• **What the task requires**:
Copy each of the following records verbatim, line for line, and omit the pictures from your output.

• **Available data**:
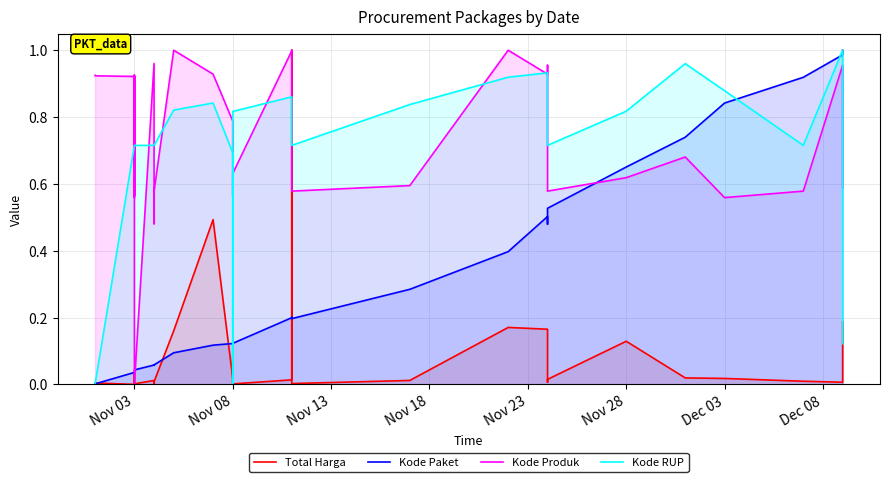

How many data points in Kode RUP are above 0?

33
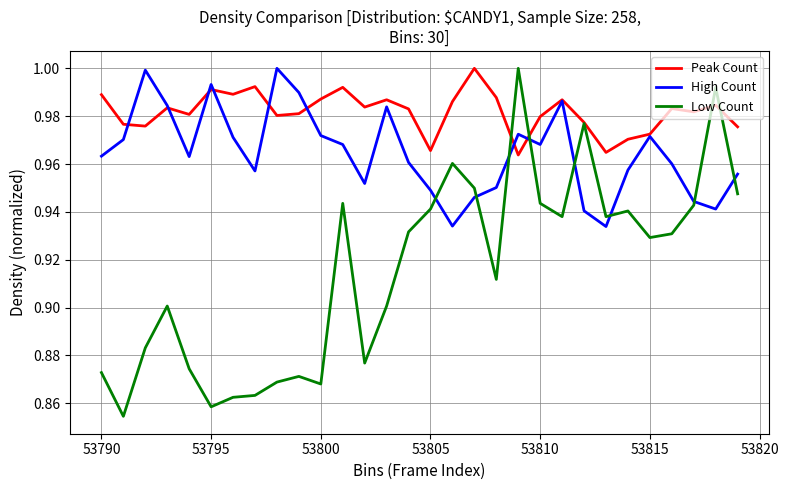

List the series in order of their overall mean, lowest first.

Low Count, High Count, Peak Count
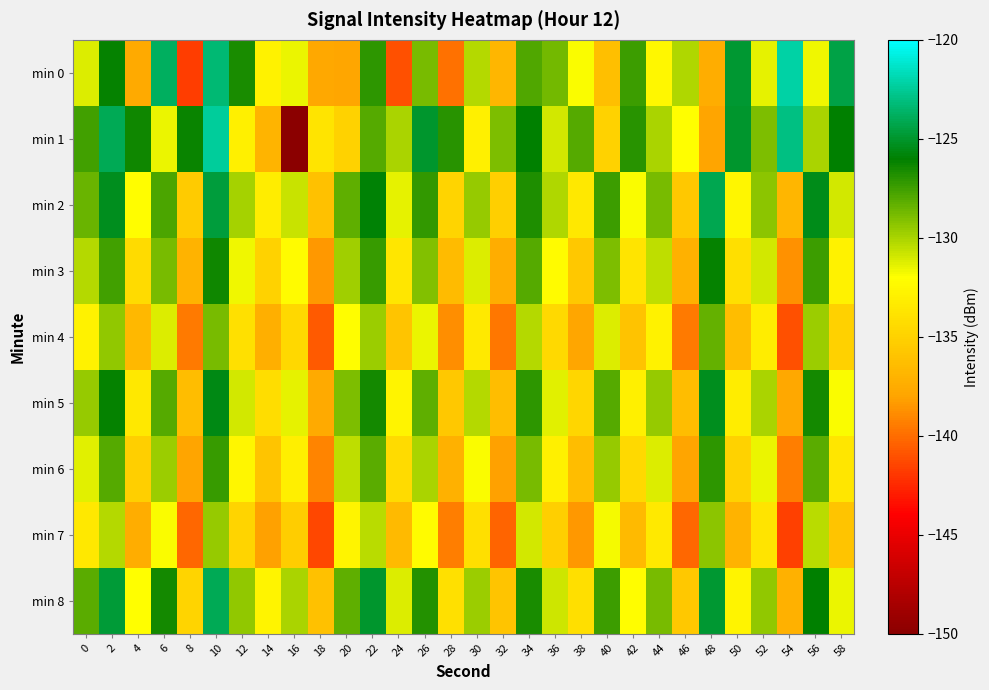

Between 0 and 24, which series saw the biggest shift?

min 0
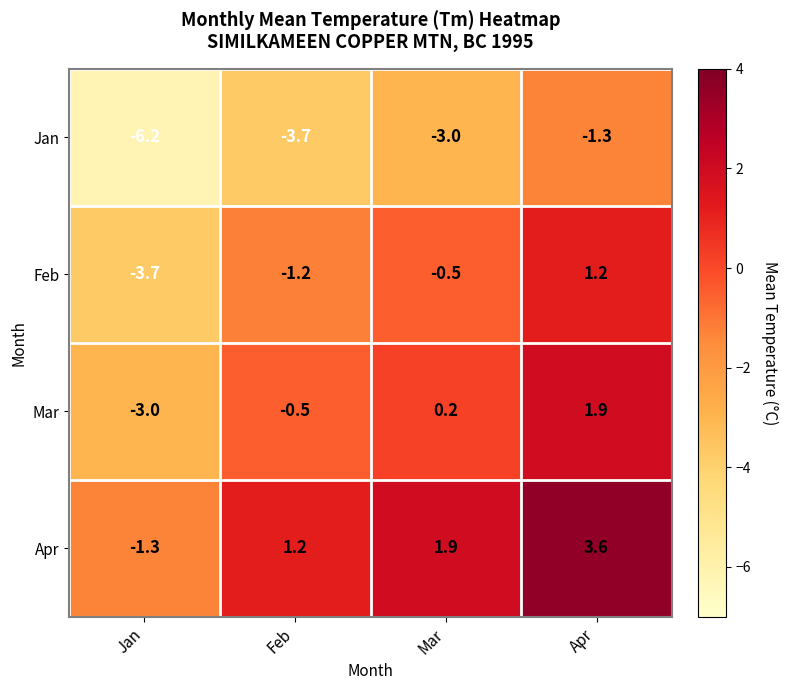

What is the difference between the Apr values at Apr and Mar?

1.7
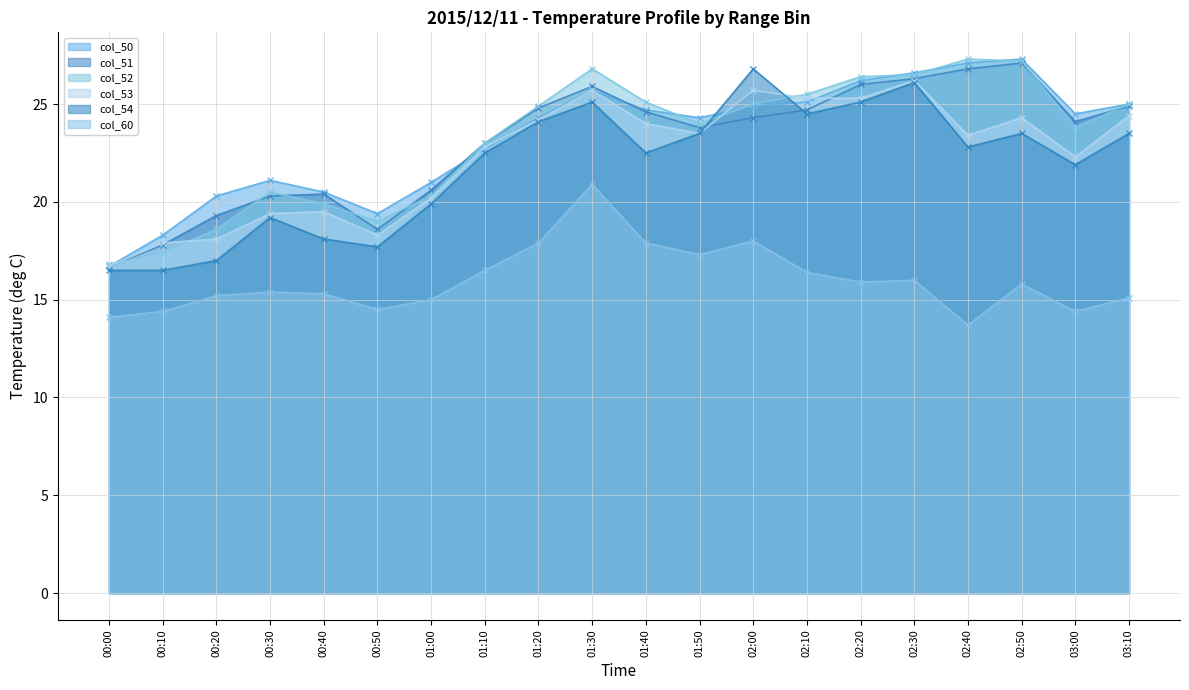

Reading left to right, transcribe all the data shown in this chart.

col_50: 00:00=16.7	00:10=18.3	00:20=20.3	00:30=21.1	00:40=20.5	00:50=19.4	01:00=21.0	01:10=22.7	01:20=24.3	01:30=25.7	01:40=24.7	01:50=24.3	02:00=24.9	02:10=25.1	02:20=26.2	02:30=26.6	02:40=27.1	02:50=27.3	03:00=24.5	03:10=25.0
col_51: 00:00=16.7	00:10=17.8	00:20=19.3	00:30=20.3	00:40=20.4	00:50=18.6	01:00=20.6	01:10=23.0	01:20=24.8	01:30=25.9	01:40=24.6	01:50=23.8	02:00=24.3	02:10=24.7	02:20=26.0	02:30=26.3	02:40=26.8	02:50=27.1	03:00=24.1	03:10=24.9
col_52: 00:00=16.8	00:10=17.4	00:20=18.6	00:30=20.5	00:40=19.9	00:50=19.0	01:00=20.3	01:10=23.0	01:20=24.9	01:30=26.8	01:40=25.1	01:50=24.0	02:00=25.0	02:10=25.5	02:20=26.4	02:30=26.5	02:40=27.3	02:50=27.2	03:00=23.8	03:10=25.0
col_53: 00:00=16.7	00:10=17.9	00:20=18.1	00:30=19.4	00:40=19.5	00:50=18.3	01:00=20.2	01:10=22.8	01:20=24.2	01:30=25.7	01:40=24.0	01:50=23.5	02:00=25.7	02:10=25.3	02:20=25.3	02:30=26.2	02:40=23.4	02:50=24.3	03:00=22.3	03:10=24.4
col_54: 00:00=16.5	00:10=16.5	00:20=17.0	00:30=19.2	00:40=18.1	00:50=17.7	01:00=19.9	01:10=22.5	01:20=24.1	01:30=25.1	01:40=22.5	01:50=23.5	02:00=26.8	02:10=24.5	02:20=25.1	02:30=26.1	02:40=22.8	02:50=23.5	03:00=21.9	03:10=23.5
col_60: 00:00=14.1	00:10=14.4	00:20=15.2	00:30=15.4	00:40=15.3	00:50=14.5	01:00=15.0	01:10=16.5	01:20=17.9	01:30=20.9	01:40=17.9	01:50=17.3	02:00=18.0	02:10=16.4	02:20=15.9	02:30=16.0	02:40=13.7	02:50=15.8	03:00=14.4	03:10=15.1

• **The completed task**:
How many data points in Kode RUP are above 0?

33

List the series in order of their overall mean, lowest first.

Low Count, High Count, Peak Count

Between 0 and 24, which series saw the biggest shift?

min 0

What is the difference between the Apr values at Apr and Mar?

1.7

Reading left to right, transcribe all the data shown in this chart.

col_50: 00:00=16.7	00:10=18.3	00:20=20.3	00:30=21.1	00:40=20.5	00:50=19.4	01:00=21.0	01:10=22.7	01:20=24.3	01:30=25.7	01:40=24.7	01:50=24.3	02:00=24.9	02:10=25.1	02:20=26.2	02:30=26.6	02:40=27.1	02:50=27.3	03:00=24.5	03:10=25.0
col_51: 00:00=16.7	00:10=17.8	00:20=19.3	00:30=20.3	00:40=20.4	00:50=18.6	01:00=20.6	01:10=23.0	01:20=24.8	01:30=25.9	01:40=24.6	01:50=23.8	02:00=24.3	02:10=24.7	02:20=26.0	02:30=26.3	02:40=26.8	02:50=27.1	03:00=24.1	03:10=24.9
col_52: 00:00=16.8	00:10=17.4	00:20=18.6	00:30=20.5	00:40=19.9	00:50=19.0	01:00=20.3	01:10=23.0	01:20=24.9	01:30=26.8	01:40=25.1	01:50=24.0	02:00=25.0	02:10=25.5	02:20=26.4	02:30=26.5	02:40=27.3	02:50=27.2	03:00=23.8	03:10=25.0
col_53: 00:00=16.7	00:10=17.9	00:20=18.1	00:30=19.4	00:40=19.5	00:50=18.3	01:00=20.2	01:10=22.8	01:20=24.2	01:30=25.7	01:40=24.0	01:50=23.5	02:00=25.7	02:10=25.3	02:20=25.3	02:30=26.2	02:40=23.4	02:50=24.3	03:00=22.3	03:10=24.4
col_54: 00:00=16.5	00:10=16.5	00:20=17.0	00:30=19.2	00:40=18.1	00:50=17.7	01:00=19.9	01:10=22.5	01:20=24.1	01:30=25.1	01:40=22.5	01:50=23.5	02:00=26.8	02:10=24.5	02:20=25.1	02:30=26.1	02:40=22.8	02:50=23.5	03:00=21.9	03:10=23.5
col_60: 00:00=14.1	00:10=14.4	00:20=15.2	00:30=15.4	00:40=15.3	00:50=14.5	01:00=15.0	01:10=16.5	01:20=17.9	01:30=20.9	01:40=17.9	01:50=17.3	02:00=18.0	02:10=16.4	02:20=15.9	02:30=16.0	02:40=13.7	02:50=15.8	03:00=14.4	03:10=15.1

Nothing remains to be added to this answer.